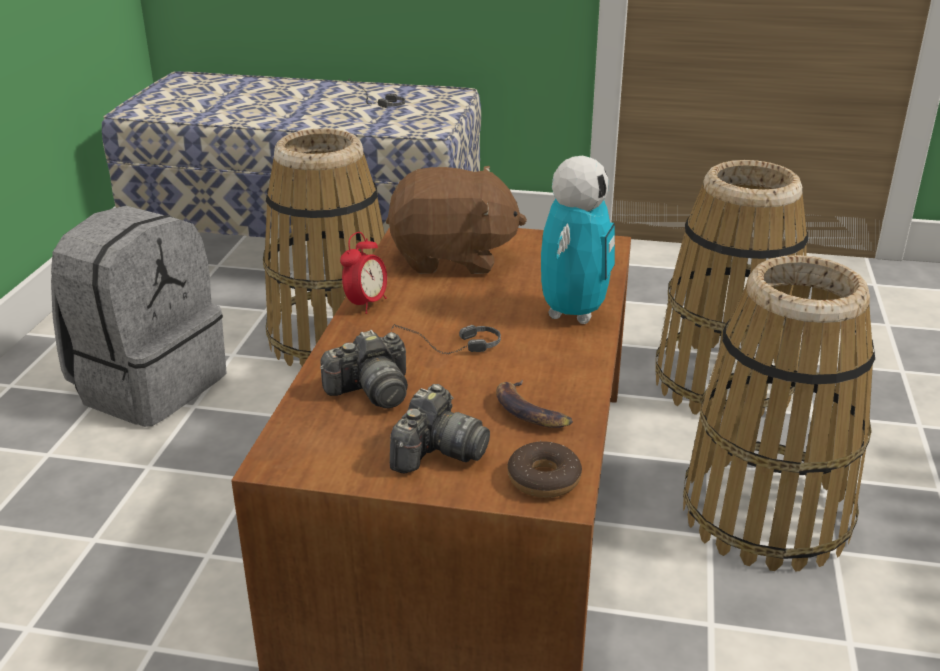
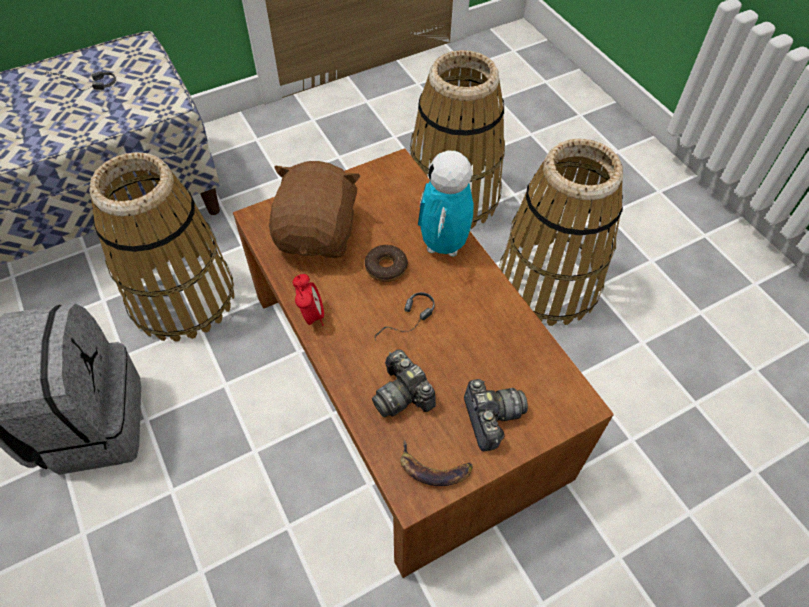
camera: 40 degrees left, 25 degrees up
camera [320,330,408,409] -> camera turned 120 degrees clockwise [372,349,436,417]
brown plush toy [386,166,527,274] -> brown plush toy turned 45 degrees counterclockwise [269,161,360,258]
banana [496,380,573,428] -> banana moved to [400,440,473,486]
donut [508,440,582,498] -> donut moved to [365,245,408,282]
toy robot [541,156,615,324] -> toy robot turned 150 degrees counterclockwise [418,150,474,257]

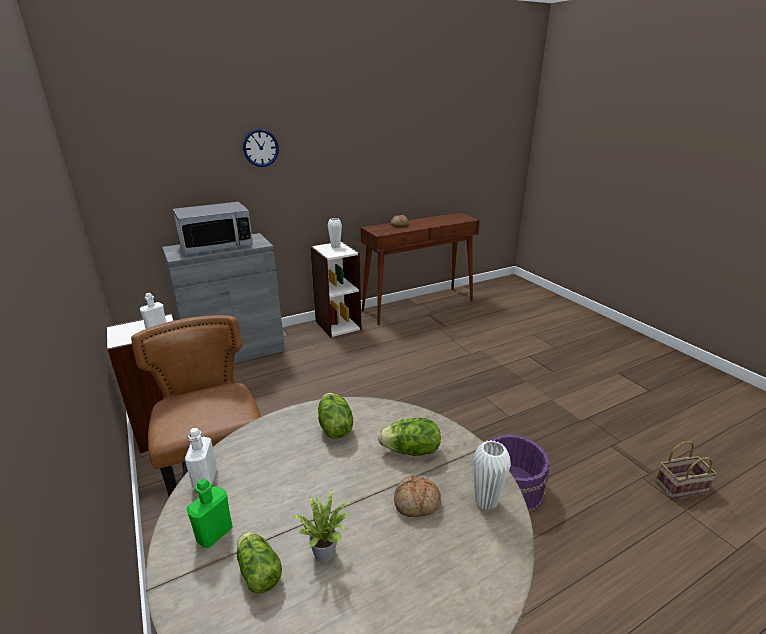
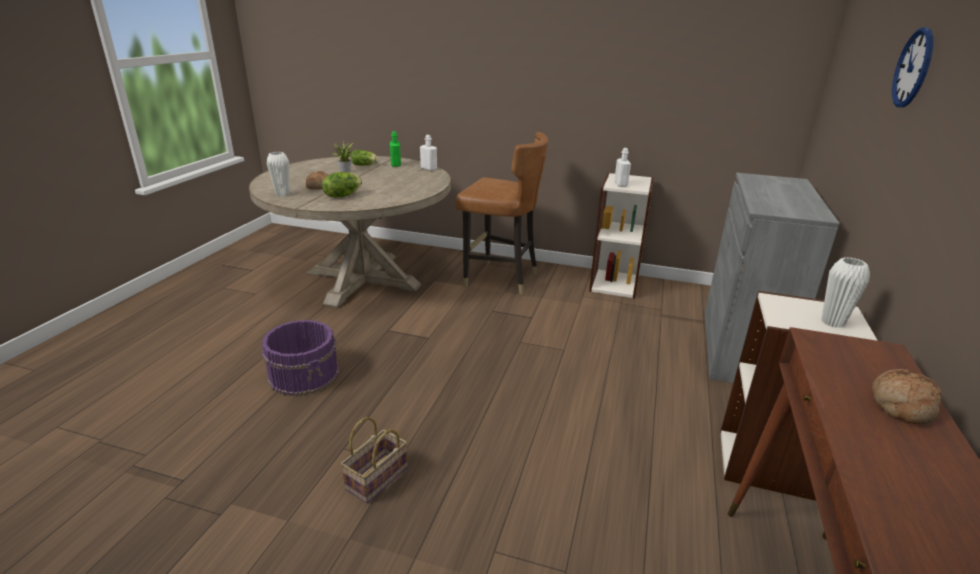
camera: 135 degrees right, 0 degrees up
microwave [173,202,253,255] -> none
lettuce [318,393,353,439] -> none
basket [655,441,717,499] -> basket moved to [341,417,408,503]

┄┄┄┄┄┄

(ABOUT THIS TASK): Wherever the word "moved" appears in the data, return the whole line.

(REPLY TO THE EXERCISE):
banana [496,380,573,428] -> banana moved to [400,440,473,486]
donut [508,440,582,498] -> donut moved to [365,245,408,282]
basket [655,441,717,499] -> basket moved to [341,417,408,503]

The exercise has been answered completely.